> Brief
Could you turn the stretch of the listing below, from the line containing "### ✅ Critical Gap Research (Complete)" through the line containing "## Iterative Development Loops", into a numbered list, leaving out any blank lines?
■ ■ ■ ■
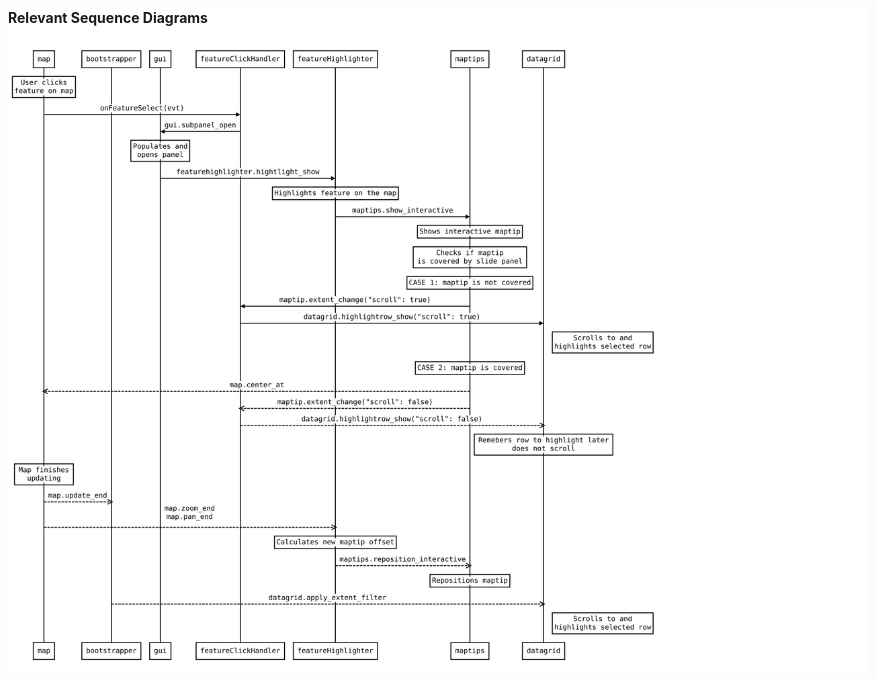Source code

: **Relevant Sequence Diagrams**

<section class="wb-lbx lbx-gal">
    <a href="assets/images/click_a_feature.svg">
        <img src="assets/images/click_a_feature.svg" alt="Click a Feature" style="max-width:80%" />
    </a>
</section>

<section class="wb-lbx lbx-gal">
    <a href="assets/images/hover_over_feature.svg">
■ ■ ■ ■
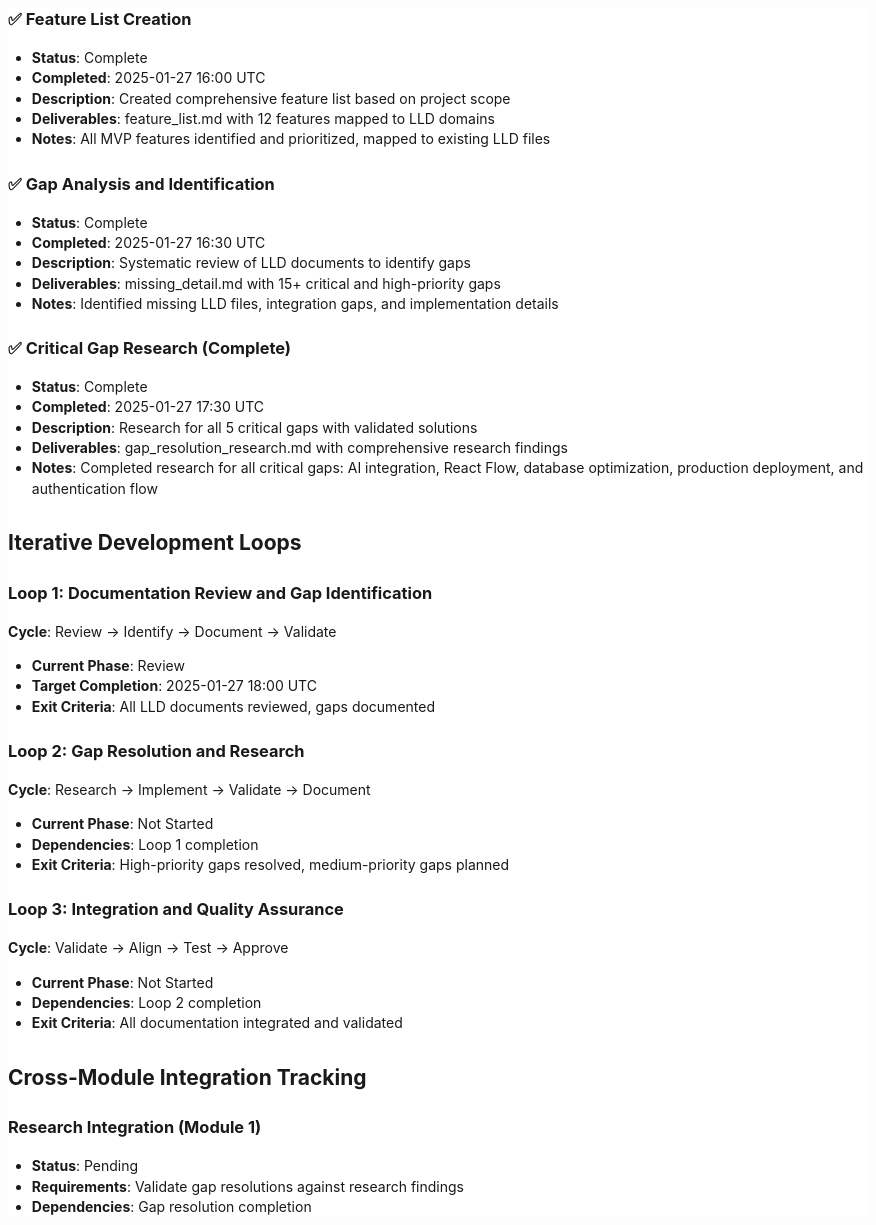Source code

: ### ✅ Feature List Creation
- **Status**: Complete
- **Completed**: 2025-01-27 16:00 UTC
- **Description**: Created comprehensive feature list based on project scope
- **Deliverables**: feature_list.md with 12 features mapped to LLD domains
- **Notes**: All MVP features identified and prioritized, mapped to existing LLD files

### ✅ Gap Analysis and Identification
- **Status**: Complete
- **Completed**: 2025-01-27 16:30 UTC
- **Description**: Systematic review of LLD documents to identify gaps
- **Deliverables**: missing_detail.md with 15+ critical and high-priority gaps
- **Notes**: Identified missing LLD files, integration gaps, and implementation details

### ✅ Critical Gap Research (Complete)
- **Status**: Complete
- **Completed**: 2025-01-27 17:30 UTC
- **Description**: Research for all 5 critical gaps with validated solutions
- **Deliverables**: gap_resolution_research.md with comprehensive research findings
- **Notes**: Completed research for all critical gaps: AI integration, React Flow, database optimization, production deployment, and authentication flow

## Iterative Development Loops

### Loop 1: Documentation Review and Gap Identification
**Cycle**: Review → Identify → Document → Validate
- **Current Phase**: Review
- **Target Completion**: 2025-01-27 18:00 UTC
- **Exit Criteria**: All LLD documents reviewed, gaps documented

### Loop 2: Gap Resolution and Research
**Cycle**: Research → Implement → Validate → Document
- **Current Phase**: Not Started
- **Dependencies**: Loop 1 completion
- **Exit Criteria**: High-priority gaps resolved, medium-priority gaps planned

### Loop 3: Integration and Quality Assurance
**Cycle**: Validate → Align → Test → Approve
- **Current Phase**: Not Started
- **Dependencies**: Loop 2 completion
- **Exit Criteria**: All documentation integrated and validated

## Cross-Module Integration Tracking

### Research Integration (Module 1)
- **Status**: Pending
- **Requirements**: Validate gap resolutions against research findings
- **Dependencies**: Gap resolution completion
■ ■ ■ ■
> Result below
1. ### ✅ Critical Gap Research (Complete)
2. - **Status**: Complete
3. - **Completed**: 2025-01-27 17:30 UTC
4. - **Description**: Research for all 5 critical gaps with validated solutions
5. - **Deliverables**: gap_resolution_research.md with comprehensive research findings
6. - **Notes**: Completed research for all critical gaps: AI integration, React Flow, database optimization, production deployment, and authentication flow
7. ## Iterative Development Loops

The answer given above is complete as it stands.